WORK ITEM A: Copy out the records word for word, starting with the line that contains "ЗАПЧАСТИНИ ДЛЯ ВСІХ" and continuing through the end of the records. Omit the pictures from your copy.

EXTRACTED TEXT:
Two interruptions: 1)The best part of this ANTM season has been the fucking Nutella for Breakfast commercials. 2) The CW would like you to go green, and get the "West Bev" look, by wearing incredible expensive vintage clothes. No really, their tip was "wear vintage".

Back to the show. Laura brings up an interesting idea; the milkshake as an emotion. Nigel made fun of her for it, but I think milkshake is a very valid emotion. I can definitely think of times in my life when I've been feeling milkshakey. The editors keep trying to stress the competition throughout, with all the judges talking about "how close it is". Tyra has one on one talks with them, where she's basically like "look how awesome my show is and how lucky these loser girls were and also I'm going to turn them into gingerbread cookies and eat them." Laura talks about how being on ANTM means she's been more successful than the entire rest of her family, and cries some. Nicole sits there and analyzes her competitor's commercial vs. resale value.

Then onto the runway show. Seems the Cash for Clunkers program did more than cause a shortage in used cars, it also caused a shortage in short models. Aw snap. Tyra can't find any petite models at all, anywhere in the world, so she brings back all the kicked off contestants and also Eddie Murphy's daughter? The dresses they wear are ABSOLUTELY HIDEOUS. Seriously, who is this designer, and somebody please make her live in Canada for a little while, because Hawaii has fucked her brain. Laura is wearing the sequin equivalent of a tramp stamp, and Nicole is dressed in a thrift store prom dress from 1967 dyed pink to clash with her hair. Nicole is so mad about her dress, she stomps down the runway like a Terminator. Tyra calls it her signature walk. I call it her "I don't know how to walk on a runway at all, because we've had zilch practice at it this season, and also I learned to walk last year. " Laura does pretty well. At the end, Laura and Nicole make a porno. Tyra comes backstage after the show to look completely horrified while lying through her teeth about how well they did.

In the end, Nicole won. Duh. But she used her victory for good, as she completely undermined Tyra's whole Tiny Girls Farm theme, and went with this takeaway instead...

WORK ITEM B: According to the recap of the show, who won in the end?

GIVEN INFORMATION:
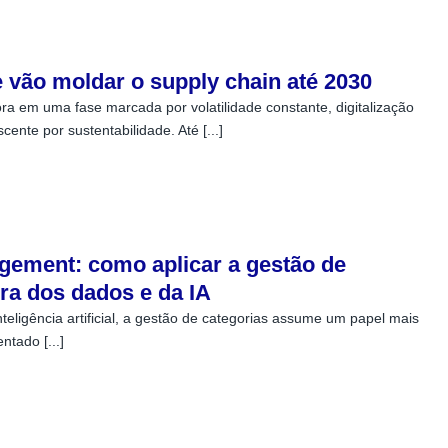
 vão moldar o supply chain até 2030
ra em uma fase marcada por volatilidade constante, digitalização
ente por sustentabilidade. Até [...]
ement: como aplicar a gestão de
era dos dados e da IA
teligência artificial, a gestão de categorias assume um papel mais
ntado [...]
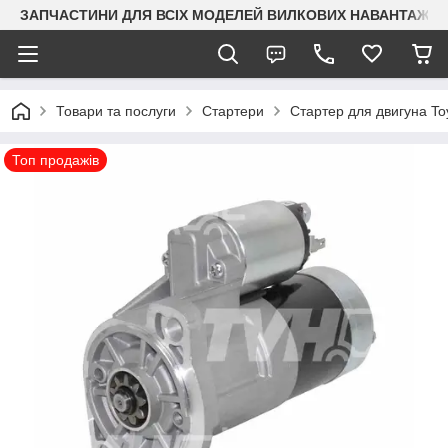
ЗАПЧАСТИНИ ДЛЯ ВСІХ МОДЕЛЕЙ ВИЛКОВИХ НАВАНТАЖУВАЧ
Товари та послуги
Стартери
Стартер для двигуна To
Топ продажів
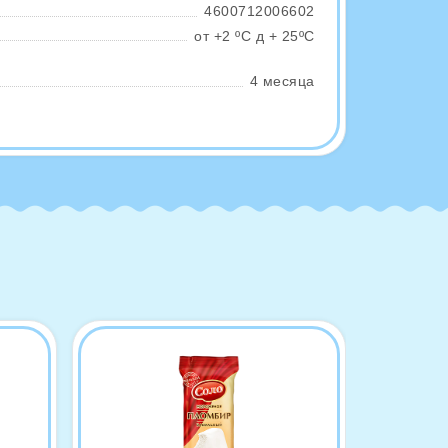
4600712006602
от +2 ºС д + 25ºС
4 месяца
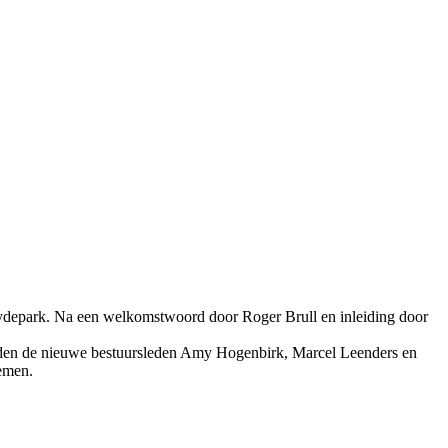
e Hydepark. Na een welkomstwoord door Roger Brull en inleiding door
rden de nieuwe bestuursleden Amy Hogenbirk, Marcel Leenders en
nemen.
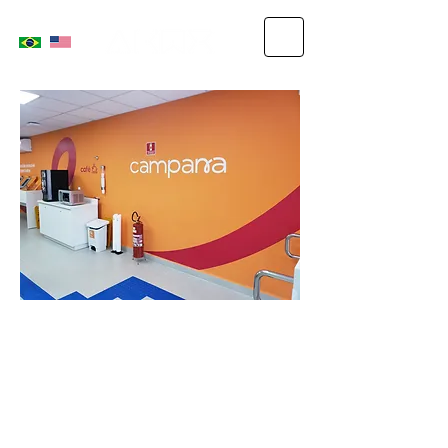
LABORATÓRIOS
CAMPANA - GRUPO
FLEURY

ANSWER BOX A:
ЗАПЧАСТИНИ ДЛЯ ВСІХ МОДЕЛЕЙ ВИЛКОВИХ НАВАНТАЖУВАЧ
Товари та послуги
Стартери
Стартер для двигуна To
Топ продажів
4600712006602
от +2 ºС д + 25ºС
4 месяца
e Hydepark. Na een welkomstwoord door Roger Brull en inleiding door
rden de nieuwe bestuursleden Amy Hogenbirk, Marcel Leenders en
nemen.
LABORATÓRIOS
CAMPANA - GRUPO
FLEURY

ANSWER BOX B: Nicole won.